The idea of a mattress—even a hard one—and a moment to breathe between four walls rather than looking over my shoulder at every crack of a stick was enticing.
But when I pushed the door to our room open, I quickly lost any hope of solitude. The room was small at best—a chest of drawers and a desk on one side, a bathing area without a proper door or partition on the other. And in the center, demanding attention like a star falling from the sky, one bed.
“They didn’t say there was only one,” I murmured, walking to the window and throwing it wide, inviting the crisp air into the stale room.
“I think it’s the only option in a place like this.” There was a smirk in Tol’s voice.
“And what’s so funny?” I spun toward him, but my jaw popped open when I saw his handcuffs now sitting on the bed. “How did you do that?”
“Don’t worry about it, Alabath.”
“You got out of them on your own?”
My favorite smirk curled his lips. “It’s not my first time.”
I shoved away every salacious image that comment brought to my mind, all involving Tolek handcuffed to various—
No, I could not go down that path.
I cleared my throat, ignoring the heat gathering low within me, like a trap ready to be sprung. “You could have done it earlier,” I mumbled.
“We were a little busy.” He shrugged, then started unbuttoning his pants.
“What are you doing now?” Exasperation rattled my voice, but I couldn’t stop my eyes from dragging over his torso. Broad shoulders and lean, defined muscles tapered into a narrow waist and hips. Angels curse me, even beneath dirt and bruises his body was perfect.
Half of me itched to slaughter everyone who’d hurt him—for the second time—but the other half wanted to close the distance between us, grab a cloth from the shelf above the tub, and slowly, carefully, clean each stained piece of his skin until it was once again flawless.
Then, kiss each mark to remind him of my promise of revenge.
Tolek grinned like he saw right through me. “I’d like to get this mess off before I go to bed.”
“And how do you plan on doing that?” I crossed my arms, stifling every ripple of taut energy coursing through my body.

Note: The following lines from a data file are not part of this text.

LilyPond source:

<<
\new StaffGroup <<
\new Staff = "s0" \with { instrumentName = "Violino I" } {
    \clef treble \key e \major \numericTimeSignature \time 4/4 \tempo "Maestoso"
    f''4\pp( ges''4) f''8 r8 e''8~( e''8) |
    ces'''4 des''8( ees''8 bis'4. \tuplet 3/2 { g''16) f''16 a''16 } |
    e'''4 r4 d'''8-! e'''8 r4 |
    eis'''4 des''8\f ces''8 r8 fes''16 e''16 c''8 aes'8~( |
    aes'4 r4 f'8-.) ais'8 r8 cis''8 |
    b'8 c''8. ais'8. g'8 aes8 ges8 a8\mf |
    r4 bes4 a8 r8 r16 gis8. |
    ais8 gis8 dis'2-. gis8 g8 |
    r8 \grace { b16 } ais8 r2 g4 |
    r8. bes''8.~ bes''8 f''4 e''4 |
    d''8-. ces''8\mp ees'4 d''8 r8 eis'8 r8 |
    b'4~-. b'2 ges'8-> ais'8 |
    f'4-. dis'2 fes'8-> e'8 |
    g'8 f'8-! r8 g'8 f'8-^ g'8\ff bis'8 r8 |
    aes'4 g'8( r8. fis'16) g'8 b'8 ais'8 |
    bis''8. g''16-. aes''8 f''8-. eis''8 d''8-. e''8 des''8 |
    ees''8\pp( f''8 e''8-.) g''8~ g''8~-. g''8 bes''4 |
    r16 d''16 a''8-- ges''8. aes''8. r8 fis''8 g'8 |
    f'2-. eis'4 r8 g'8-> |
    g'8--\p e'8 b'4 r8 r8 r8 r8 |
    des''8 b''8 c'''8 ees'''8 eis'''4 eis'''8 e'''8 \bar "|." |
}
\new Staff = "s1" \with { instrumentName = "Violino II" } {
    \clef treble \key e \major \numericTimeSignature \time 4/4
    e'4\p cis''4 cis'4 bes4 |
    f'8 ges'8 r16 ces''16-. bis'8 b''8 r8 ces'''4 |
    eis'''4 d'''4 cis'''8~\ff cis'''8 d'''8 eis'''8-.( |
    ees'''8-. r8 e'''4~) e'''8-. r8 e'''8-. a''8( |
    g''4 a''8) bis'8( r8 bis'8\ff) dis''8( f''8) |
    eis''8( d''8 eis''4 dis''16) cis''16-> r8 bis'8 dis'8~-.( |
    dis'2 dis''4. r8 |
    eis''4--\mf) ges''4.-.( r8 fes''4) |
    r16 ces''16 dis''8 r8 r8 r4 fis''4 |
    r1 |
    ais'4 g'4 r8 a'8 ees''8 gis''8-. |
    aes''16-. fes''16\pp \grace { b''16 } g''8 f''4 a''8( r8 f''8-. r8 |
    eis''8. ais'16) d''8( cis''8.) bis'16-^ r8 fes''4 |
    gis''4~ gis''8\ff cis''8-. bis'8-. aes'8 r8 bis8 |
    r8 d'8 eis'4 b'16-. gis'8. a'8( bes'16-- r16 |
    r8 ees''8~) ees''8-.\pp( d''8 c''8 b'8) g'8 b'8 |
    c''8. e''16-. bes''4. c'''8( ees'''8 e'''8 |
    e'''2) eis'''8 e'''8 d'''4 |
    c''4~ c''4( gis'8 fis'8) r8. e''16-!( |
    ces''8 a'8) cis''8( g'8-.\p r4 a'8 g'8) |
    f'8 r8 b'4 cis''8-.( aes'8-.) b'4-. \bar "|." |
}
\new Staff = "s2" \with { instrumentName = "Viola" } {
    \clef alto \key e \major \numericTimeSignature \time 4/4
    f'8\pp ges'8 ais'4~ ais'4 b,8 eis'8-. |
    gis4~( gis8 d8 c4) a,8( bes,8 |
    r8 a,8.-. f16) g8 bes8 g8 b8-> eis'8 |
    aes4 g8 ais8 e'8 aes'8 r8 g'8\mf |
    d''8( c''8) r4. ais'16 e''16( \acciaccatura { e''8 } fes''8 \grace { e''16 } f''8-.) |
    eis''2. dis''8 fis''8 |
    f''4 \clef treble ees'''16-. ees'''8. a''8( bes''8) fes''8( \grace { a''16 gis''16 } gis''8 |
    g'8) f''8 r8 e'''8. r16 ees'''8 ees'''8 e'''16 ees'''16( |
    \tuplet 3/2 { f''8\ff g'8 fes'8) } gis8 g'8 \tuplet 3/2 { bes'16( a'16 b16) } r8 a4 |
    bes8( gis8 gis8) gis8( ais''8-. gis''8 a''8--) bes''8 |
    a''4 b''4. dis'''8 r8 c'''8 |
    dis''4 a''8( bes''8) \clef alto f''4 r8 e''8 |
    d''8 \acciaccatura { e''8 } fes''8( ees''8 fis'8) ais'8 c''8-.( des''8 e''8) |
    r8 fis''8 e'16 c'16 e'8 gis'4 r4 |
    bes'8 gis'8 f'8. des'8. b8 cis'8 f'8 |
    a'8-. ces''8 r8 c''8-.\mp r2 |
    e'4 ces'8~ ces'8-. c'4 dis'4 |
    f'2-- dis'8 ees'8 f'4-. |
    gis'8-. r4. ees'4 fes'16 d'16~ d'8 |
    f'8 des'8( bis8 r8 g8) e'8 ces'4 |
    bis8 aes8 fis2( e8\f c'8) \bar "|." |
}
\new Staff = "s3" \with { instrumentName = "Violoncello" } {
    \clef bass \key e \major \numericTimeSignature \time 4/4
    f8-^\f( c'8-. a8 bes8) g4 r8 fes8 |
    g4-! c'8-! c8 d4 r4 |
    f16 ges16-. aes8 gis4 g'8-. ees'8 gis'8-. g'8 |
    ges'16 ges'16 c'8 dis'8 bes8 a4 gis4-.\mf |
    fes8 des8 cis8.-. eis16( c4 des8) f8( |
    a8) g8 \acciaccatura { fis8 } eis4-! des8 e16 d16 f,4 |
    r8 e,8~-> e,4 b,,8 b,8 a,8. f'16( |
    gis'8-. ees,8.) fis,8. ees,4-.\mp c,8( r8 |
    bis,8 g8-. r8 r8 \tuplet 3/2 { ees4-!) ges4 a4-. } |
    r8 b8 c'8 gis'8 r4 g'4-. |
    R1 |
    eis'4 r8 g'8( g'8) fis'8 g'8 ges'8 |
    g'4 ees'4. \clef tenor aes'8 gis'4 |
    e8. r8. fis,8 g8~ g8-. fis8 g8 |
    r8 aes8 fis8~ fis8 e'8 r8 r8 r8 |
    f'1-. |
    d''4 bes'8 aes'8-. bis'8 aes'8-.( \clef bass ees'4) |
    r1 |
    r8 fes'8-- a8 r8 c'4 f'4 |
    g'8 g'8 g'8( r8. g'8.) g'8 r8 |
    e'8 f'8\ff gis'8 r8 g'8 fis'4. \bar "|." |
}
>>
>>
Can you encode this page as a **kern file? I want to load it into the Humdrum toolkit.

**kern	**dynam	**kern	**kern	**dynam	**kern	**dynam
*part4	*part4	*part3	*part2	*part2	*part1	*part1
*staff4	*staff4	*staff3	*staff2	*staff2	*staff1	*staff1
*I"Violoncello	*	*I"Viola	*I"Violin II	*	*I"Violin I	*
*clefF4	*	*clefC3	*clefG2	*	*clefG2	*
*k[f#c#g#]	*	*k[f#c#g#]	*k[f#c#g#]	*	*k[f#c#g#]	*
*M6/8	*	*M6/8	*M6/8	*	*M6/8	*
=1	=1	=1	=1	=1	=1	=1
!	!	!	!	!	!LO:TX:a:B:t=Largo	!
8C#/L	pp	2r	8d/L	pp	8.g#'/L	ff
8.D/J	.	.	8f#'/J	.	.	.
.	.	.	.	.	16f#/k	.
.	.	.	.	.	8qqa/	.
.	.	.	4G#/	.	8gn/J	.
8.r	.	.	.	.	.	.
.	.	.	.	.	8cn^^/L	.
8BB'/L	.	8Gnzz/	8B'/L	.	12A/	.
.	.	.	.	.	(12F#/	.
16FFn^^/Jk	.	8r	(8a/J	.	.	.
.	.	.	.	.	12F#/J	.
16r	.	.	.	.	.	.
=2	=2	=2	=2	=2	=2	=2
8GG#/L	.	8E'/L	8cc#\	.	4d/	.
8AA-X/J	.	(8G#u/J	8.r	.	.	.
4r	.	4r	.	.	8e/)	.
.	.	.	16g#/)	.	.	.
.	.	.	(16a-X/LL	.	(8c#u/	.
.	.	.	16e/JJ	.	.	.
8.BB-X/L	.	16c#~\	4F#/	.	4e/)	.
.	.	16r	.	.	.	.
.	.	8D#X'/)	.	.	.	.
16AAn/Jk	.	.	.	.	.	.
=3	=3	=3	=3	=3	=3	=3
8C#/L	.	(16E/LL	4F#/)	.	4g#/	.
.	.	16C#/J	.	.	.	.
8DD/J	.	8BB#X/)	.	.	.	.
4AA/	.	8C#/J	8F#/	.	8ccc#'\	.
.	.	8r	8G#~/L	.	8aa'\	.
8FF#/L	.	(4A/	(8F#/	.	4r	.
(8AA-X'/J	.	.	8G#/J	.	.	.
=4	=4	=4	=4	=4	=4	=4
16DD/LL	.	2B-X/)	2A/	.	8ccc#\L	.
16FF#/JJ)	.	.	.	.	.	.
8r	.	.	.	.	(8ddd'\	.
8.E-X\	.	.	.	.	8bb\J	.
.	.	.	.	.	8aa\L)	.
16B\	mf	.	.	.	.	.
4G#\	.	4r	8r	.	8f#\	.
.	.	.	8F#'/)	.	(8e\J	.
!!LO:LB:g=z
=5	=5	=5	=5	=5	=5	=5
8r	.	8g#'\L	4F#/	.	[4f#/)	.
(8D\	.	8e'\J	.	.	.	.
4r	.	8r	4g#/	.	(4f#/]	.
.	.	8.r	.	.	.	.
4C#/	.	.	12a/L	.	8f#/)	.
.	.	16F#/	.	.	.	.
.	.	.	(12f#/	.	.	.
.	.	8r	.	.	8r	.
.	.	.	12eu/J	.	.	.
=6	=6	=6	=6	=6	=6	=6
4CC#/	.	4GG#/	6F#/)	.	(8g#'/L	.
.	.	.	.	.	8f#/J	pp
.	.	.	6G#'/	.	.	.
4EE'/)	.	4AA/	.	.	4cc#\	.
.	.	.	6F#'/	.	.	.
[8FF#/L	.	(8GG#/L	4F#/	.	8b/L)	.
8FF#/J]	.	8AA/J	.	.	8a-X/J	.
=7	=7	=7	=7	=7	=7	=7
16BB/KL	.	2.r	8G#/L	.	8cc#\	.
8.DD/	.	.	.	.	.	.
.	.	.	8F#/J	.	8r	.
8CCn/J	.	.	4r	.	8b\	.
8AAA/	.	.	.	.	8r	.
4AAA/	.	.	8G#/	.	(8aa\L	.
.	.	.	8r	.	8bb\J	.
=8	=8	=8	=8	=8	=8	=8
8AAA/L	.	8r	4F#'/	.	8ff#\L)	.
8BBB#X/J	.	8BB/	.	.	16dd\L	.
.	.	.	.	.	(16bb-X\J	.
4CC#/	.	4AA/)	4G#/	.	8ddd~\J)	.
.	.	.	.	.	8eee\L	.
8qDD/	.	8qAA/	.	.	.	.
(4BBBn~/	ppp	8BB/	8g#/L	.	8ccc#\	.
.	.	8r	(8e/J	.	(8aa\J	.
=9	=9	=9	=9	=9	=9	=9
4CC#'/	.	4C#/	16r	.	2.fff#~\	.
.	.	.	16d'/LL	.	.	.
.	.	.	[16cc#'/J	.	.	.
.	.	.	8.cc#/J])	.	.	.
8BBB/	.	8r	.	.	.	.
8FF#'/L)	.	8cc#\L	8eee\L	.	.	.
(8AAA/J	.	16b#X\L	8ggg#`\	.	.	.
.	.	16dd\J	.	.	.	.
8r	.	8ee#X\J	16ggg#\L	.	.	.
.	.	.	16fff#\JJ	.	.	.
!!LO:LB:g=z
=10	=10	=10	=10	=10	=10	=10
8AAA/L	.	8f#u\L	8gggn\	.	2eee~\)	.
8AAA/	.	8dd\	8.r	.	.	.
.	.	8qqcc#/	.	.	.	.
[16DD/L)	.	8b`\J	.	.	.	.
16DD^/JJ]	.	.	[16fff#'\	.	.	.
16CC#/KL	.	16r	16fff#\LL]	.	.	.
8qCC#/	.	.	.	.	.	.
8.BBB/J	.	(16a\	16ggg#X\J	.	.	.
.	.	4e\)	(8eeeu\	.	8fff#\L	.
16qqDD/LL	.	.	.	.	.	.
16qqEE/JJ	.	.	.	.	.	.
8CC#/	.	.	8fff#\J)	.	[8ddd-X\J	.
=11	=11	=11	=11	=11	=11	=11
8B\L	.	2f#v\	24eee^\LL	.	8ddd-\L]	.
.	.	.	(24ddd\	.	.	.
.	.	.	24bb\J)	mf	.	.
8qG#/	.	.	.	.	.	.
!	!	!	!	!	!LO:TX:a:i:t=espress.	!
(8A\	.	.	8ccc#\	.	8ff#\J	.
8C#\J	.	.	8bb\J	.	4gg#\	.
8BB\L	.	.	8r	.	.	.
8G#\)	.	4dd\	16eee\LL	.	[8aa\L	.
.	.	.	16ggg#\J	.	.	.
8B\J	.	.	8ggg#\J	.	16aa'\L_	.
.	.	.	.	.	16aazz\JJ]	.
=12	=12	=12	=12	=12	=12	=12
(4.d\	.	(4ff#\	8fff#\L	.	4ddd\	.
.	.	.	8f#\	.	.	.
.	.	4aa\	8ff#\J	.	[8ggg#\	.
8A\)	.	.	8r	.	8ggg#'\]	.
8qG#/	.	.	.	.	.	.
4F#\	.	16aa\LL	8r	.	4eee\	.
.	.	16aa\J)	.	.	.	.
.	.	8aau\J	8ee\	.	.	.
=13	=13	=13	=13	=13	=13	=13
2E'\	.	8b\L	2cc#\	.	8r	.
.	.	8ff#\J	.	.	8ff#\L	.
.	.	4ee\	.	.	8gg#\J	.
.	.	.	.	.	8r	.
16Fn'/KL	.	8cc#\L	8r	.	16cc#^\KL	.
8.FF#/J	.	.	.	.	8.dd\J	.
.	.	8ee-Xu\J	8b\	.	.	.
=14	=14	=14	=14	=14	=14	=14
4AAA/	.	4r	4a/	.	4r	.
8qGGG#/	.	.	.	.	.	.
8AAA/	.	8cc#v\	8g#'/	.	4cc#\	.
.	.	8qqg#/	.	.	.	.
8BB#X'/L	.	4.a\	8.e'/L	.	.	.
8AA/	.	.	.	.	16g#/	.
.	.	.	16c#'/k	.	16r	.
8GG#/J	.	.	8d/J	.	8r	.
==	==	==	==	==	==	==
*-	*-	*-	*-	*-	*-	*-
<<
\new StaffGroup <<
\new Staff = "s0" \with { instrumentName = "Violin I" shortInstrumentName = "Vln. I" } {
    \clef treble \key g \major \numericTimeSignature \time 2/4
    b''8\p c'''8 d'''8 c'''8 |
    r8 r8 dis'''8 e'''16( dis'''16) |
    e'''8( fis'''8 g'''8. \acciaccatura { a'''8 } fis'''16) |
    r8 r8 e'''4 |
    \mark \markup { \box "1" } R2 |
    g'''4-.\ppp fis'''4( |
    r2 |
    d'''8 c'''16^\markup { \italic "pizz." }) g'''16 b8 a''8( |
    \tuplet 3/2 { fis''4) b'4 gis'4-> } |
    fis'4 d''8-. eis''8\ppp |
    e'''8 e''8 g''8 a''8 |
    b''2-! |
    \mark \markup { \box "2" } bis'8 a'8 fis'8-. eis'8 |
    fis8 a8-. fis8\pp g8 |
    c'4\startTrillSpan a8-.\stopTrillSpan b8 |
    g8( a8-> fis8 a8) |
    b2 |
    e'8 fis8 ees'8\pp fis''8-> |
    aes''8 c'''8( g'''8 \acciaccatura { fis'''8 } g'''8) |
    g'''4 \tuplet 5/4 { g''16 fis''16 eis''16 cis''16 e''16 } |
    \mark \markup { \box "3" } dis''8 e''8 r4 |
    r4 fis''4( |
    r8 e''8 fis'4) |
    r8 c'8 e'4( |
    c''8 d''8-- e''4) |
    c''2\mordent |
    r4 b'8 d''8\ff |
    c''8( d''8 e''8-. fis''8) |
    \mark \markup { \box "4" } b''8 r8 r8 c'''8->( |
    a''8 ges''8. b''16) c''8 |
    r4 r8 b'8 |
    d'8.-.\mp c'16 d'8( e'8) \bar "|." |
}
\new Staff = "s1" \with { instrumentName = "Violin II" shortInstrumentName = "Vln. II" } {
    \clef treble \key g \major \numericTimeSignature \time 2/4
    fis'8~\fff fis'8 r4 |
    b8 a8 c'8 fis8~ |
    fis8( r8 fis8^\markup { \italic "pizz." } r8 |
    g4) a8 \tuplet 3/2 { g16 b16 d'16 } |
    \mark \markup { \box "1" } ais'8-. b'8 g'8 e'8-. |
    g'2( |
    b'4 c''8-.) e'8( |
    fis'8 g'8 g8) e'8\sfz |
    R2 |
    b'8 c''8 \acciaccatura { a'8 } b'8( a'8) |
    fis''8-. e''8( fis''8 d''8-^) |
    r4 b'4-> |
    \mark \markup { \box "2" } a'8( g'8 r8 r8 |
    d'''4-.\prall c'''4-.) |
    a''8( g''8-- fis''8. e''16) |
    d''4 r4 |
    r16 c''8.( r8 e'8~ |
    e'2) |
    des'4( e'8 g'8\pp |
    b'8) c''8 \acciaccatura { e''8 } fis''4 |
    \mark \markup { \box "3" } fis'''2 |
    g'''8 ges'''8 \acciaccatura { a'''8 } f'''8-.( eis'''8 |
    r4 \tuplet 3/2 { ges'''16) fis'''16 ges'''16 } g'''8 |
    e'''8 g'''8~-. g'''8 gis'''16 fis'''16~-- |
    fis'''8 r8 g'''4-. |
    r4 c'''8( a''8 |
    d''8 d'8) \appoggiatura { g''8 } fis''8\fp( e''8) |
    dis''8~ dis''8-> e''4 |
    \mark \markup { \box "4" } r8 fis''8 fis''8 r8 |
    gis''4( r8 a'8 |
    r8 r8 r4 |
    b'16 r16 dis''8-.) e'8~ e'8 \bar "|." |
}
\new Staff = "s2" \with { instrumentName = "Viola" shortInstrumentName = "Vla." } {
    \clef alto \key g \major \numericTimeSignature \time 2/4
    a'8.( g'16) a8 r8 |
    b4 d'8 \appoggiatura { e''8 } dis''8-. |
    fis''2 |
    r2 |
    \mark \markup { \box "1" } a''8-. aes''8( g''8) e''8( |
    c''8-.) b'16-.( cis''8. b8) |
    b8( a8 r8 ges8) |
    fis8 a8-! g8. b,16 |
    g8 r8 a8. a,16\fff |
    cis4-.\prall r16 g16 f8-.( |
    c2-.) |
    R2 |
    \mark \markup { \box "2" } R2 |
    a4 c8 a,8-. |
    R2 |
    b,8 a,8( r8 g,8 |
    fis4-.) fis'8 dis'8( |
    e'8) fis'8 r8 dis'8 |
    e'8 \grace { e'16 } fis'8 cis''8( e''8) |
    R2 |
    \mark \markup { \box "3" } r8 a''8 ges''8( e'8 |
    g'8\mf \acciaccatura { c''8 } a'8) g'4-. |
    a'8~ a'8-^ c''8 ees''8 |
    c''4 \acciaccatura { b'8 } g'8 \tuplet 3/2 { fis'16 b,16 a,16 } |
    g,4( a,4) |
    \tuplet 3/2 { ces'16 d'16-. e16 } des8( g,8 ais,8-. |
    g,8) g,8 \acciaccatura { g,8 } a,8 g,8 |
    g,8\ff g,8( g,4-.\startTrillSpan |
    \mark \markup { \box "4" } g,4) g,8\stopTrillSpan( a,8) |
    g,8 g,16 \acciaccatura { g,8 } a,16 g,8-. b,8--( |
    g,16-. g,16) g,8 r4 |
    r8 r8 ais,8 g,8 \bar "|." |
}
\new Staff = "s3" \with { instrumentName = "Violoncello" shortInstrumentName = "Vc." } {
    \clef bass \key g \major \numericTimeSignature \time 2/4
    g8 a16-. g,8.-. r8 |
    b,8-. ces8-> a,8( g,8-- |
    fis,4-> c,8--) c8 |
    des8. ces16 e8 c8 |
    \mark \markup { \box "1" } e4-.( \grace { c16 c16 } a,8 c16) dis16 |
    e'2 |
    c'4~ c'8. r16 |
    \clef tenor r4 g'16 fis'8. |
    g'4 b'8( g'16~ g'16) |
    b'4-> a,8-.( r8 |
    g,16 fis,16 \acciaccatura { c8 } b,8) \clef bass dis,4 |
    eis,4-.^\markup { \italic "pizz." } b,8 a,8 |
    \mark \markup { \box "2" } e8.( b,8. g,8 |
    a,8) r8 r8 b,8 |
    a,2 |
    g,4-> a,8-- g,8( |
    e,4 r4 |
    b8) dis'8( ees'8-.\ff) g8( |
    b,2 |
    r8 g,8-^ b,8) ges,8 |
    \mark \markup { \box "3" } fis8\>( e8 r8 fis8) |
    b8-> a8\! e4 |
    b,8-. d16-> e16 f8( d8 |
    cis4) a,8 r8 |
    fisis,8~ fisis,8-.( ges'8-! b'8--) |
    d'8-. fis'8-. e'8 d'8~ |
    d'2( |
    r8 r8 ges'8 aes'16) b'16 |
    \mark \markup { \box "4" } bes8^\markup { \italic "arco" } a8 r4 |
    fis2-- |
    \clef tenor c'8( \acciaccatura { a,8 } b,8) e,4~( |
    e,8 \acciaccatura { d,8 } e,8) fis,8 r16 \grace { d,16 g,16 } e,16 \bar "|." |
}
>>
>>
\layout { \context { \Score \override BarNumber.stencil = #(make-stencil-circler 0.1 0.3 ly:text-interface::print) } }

Without breaking eye contact, he backed toward the bathtub and turned on the tap. “Sorry, did you want to go first? I don’t mind waiting.” He leaned across the basin, reading the bottles lining the small shelf. “They have a lovely little assortment of scented soap. Oh! This one is jasmine—”
“Fine, Vincienzo.” I hated that I couldn’t stifle my laugh. “I don’t think I’ll be using that tub.”
“I’d prefer you bathe if we’re to share a bed.”
I was certain I did not smell good after days of travel with only streams to wash in. Still…
“I won’t be bathing in here.” Spirits, why did I suddenly feel self-conscious?
We had been riding together all night; we swam in the river wearing little more than our undergarments our entire lives.
But as I watched him open one of the bottles and pour a healthy amount into the tub, clouds of bubbles foaming, my chest tightened.
I had never been this way with Tol—with anyone. I always dove into challenges headfirst, but every move around Tolek was a dance toward an unspoken future I didn’t yet understand. I thought I might want it, but I was afraid.
Afraid of messing up. Could you do that twice in such a short time?
While I may have once climbed into the hot water without a second thought, now I shook my head. “Sorry if I smell.”